Well, see it like that:
Somewhere in the CSA, a US army convoy is stopped on a road by a single man standing on its path, a confederate sheriff from the look. The sheriff's car is parked on the side of the road... on the wrong side. Something is off.
The American soldiers are very nervous, everyone has a rifle or a pistol ready to fire; all those ambushes...
Then, an American officer and his escort step out of the armored car leading the convoy.
- What are you doing?! Get off my road !!
- I'm sorry sir, I don't mean no disrespect to an officer of the United States army like you. It's just, you see, we have a new law that requires driving on the left side of the road. You understand, we would not want accidents to happen with all these people driving left now, would you?

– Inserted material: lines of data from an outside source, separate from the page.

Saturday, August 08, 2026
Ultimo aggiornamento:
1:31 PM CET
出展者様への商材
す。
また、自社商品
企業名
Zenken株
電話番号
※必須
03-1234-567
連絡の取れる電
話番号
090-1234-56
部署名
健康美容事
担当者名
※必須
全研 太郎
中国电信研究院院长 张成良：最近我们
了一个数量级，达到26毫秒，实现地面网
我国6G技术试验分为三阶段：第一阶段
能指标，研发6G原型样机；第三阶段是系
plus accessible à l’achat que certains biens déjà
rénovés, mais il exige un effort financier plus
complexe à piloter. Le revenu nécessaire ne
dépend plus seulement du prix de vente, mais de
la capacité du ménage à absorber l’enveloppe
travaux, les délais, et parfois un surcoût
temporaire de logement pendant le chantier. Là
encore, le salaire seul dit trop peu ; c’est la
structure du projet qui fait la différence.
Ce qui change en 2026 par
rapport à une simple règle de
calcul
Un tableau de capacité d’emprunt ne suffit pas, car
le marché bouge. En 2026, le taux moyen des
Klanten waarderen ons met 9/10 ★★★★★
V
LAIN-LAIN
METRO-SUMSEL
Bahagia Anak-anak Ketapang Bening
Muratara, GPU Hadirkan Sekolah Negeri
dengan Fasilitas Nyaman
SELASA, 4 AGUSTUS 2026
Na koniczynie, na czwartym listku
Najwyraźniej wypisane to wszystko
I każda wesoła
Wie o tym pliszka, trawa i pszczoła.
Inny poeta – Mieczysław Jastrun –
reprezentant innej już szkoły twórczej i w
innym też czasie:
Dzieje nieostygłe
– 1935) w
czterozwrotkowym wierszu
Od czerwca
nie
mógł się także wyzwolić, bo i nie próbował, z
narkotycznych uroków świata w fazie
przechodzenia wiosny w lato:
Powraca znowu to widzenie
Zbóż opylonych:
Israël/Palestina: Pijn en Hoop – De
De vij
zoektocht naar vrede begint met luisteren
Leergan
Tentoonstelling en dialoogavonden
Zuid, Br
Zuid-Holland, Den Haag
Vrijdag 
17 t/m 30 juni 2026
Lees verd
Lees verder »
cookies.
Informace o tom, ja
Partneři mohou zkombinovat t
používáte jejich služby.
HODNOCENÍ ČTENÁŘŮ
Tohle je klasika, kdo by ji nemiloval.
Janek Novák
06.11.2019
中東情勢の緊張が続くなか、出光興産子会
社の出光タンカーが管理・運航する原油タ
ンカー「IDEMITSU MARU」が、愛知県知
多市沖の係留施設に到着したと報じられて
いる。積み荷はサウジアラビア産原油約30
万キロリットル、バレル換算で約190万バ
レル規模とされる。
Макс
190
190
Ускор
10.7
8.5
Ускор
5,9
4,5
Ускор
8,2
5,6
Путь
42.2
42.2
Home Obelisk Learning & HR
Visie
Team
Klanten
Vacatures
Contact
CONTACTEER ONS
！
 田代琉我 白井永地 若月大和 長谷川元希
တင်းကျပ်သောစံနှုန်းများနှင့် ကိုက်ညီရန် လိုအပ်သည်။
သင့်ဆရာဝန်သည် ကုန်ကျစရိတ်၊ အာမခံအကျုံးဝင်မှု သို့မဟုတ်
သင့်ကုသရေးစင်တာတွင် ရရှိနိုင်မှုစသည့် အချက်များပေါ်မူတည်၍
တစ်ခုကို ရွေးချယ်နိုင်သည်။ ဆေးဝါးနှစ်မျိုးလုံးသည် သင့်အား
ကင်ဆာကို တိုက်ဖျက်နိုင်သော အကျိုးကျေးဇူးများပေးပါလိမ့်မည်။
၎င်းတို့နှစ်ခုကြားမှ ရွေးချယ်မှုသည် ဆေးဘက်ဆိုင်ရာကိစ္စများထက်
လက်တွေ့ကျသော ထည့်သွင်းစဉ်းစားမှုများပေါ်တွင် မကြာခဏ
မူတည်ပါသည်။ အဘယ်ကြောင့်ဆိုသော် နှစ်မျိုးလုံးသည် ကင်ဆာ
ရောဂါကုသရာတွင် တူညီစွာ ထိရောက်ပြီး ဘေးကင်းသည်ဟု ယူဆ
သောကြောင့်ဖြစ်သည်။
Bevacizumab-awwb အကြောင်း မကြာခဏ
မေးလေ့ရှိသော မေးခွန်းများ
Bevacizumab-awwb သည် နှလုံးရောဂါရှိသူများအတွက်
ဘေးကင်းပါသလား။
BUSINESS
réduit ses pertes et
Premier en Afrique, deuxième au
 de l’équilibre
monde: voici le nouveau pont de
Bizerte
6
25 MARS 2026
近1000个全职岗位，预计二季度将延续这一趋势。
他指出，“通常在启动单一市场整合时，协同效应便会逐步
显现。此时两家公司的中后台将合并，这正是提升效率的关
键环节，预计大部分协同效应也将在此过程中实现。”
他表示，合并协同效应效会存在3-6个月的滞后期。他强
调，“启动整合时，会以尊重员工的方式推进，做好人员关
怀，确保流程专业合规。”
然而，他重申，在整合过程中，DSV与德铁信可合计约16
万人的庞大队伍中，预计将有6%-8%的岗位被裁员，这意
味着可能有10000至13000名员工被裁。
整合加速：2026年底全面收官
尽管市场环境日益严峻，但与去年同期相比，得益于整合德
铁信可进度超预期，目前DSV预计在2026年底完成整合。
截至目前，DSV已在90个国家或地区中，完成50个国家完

- Wh... What? What law? When?
- The governor signed it this very morning, sir.
- Are you kidding ...
In the distance, cars are seen approaching on the same lane...
The railroads are under the US army regulations and jurisdiction for now, but what of the roads? If they have not been explicitly put under their jurisdiction, such a loophole could enable the Confederates to annoy these '
damned right-hand driving Yankees' at every turn.
That's silly, but I read an anecdot about the German occupation of northern France in the Great War, where it was required to take off your hat in respect when in presence of Germans... and people just stopped wearing hats.
Silly spiting so, taken to a whole new level.
May be part of a wider strategy of making American occupation every bit as embarassing, annoying and frustrating as can be, like the Germans did when France and Belgium occupied the Ruhr in 1923.
The Democrats don't have to be bothered opposing it.
But my point is more about the initial reaction from the public after. Precisely because it would be one of the most visible measures by the Root administration, it would be resented as technocratic overreach, even though metrication has been simmering for a couple decades now.
Said otherwise, if the metrication law was passed a few years later, during the 1920s, under the Democrats, noone would bother, and most people would say it makes great sense, it's a natural evolution. But make it pass under Root, and the same people would say, perhaps Roosevelt papers would title it like : "
what's he doing bothering us with his meters, that damn Liberal technocratic snob?!!".